'Little Shop of Horrors' at Pinelands Regional High School This WeekJust in Time for Halloween
Plants can be a real pain, as any Southerner dealing with kudzu or New Jersey gardeners who can’t give away their bleeping zucchini can tell you. And then there’s Audrey II, the botanical star of “Little Shop of Horrors,” being performed this week (“Just in Time for Halloween”) at Pinelands Regional High School.
“Little Shop of Horrors,” described as a “comedy horror rock musical,” has been a favorite of community and high school theater companies for years. Based on a 1960 low-budget film that was directed by Roger Corman and became a cult classic, it features music by Alan Menken and a book and lyrics by Howard Ashman. The musical style is early 1960s doo-wop, rock ’n’ roll and Motown, thus the inclusion of a singing “Greek Chorus” made up of Chiffon (Corrine Levy), Crystal (Toni Ann Simione) and Ronette (Olivia Cruser) in the cast. When the original production of “Little Shop” closed on Nov. 1, 1987, it was the third-longest-running musical and highest-grossing production in Off-Broadway history.
Back to Audrey II. Oh, she was cute enough – if “strange and interesting” – when Seymour (Ryan Dubinin), a schmuck of an orphan who works at the rundown, skid-row flower shop of Mr. Mushnik (Alex Fromosky), purchased it from an old Chinese man in the midst of an unexpected solar eclipse. But after Seymour named the plant for Audrey (Alison Waldron), his co-worker and object of his affection, and it started attracting customers by droves to the impoverished business, Audrey II became a monster. A blood-sucking monster, as Seymour discovered after accidentally pricking his finger in the plant’s presence.
Audrey II (voice provided by Alfredo Ramirez; movement provided by Brian Birks), shoots up like a gangly teenager while enjoying a diet of Seymour’s blood, bringing Seymour celebrity and Mr. Mushnik wealth. But Seymour is getting weak from providing Audrey II with nourishment, and the plant is becoming not only huge but menacing. Not only that, it talks!
Audrey II suggests that Seymour murder somebody so she can have a good feast. The idea revolts Seymour – until Audrey II hints he should murder Orin (Nelson Roy Furman III), a sadistic, nitrous oxide-inhaling dentist who dates Audrey and constantly abuses her. When Seymour sees Orin slap his unrequited love, he, packing a handgun, decides to pay the dentist a little late-night visit in his office.
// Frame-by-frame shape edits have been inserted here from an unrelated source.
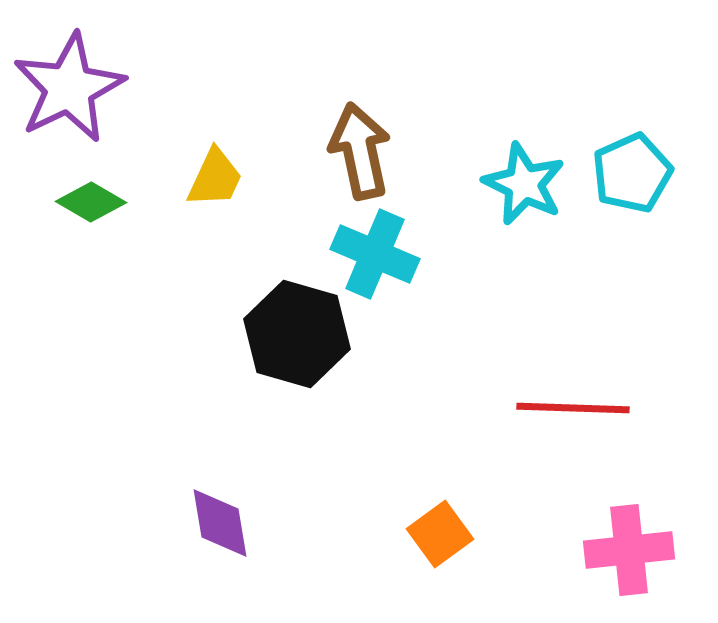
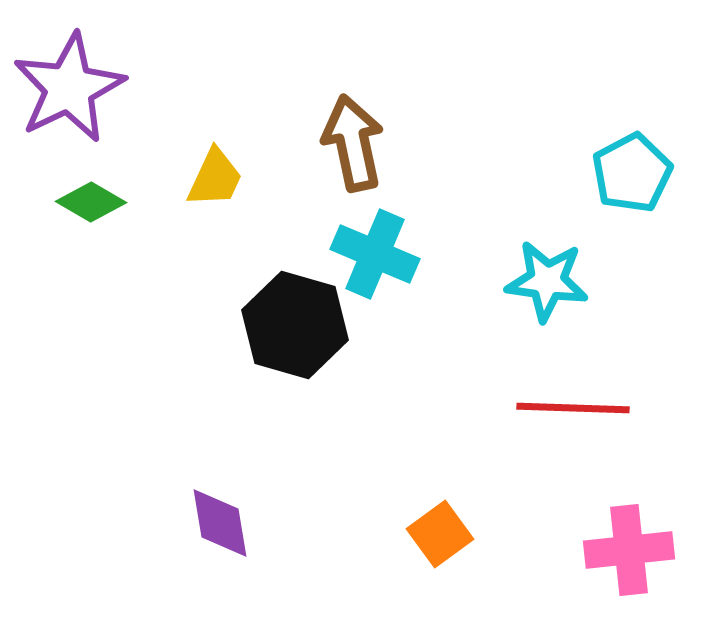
brown arrow: moved 7 px left, 8 px up
cyan pentagon: rotated 4 degrees counterclockwise
cyan star: moved 23 px right, 97 px down; rotated 18 degrees counterclockwise
black hexagon: moved 2 px left, 9 px up
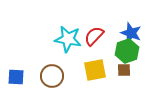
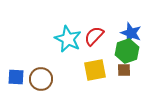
cyan star: rotated 16 degrees clockwise
brown circle: moved 11 px left, 3 px down
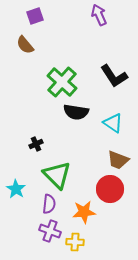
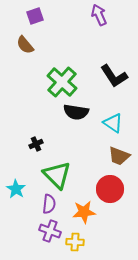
brown trapezoid: moved 1 px right, 4 px up
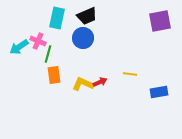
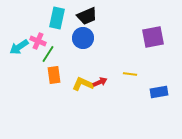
purple square: moved 7 px left, 16 px down
green line: rotated 18 degrees clockwise
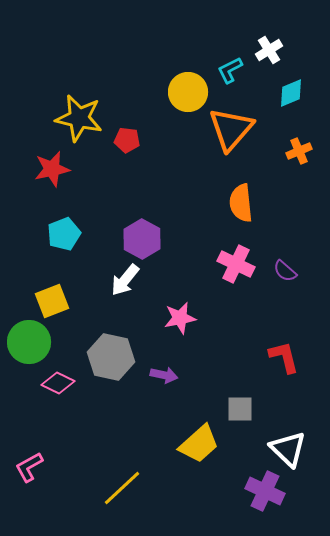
Will Audrey II be properly fed? Will the nerdish Seymour shoot Orin? Will Seymour and the original Audrey fall in love and live happily ever after? Will Audrey realize her dream of living in the suburbs, which she sings about in “Somewhere That’s Green”?
A matchbox of our own
A fence of real chain link
A grill out on the patio
Disposal in the sink
A washer and a dryer
And an ironing machine
In a tract house that we share
Somewhere that’s green.
There are even more questions. Just where did Audrey II, apparently a never-heard-of-before species, come from? And if she continues growing and becoming more powerful, can anybody stop her? And what would happen if a company called World Botanical Enterprises has its way and takes leaf cuttings of the plant and sells them all across America?
Well, you’ll have to attend “Little Shop of Horrors,” being performed at Pinelands Regional on Wednesday through Saturday, Oct. 24, 25, 26 and 27, to find the answers to all of these questions. Curtain time each evening is 7. Tickets are $15 for adults and $10 for seniors and students and may be purchased at the door.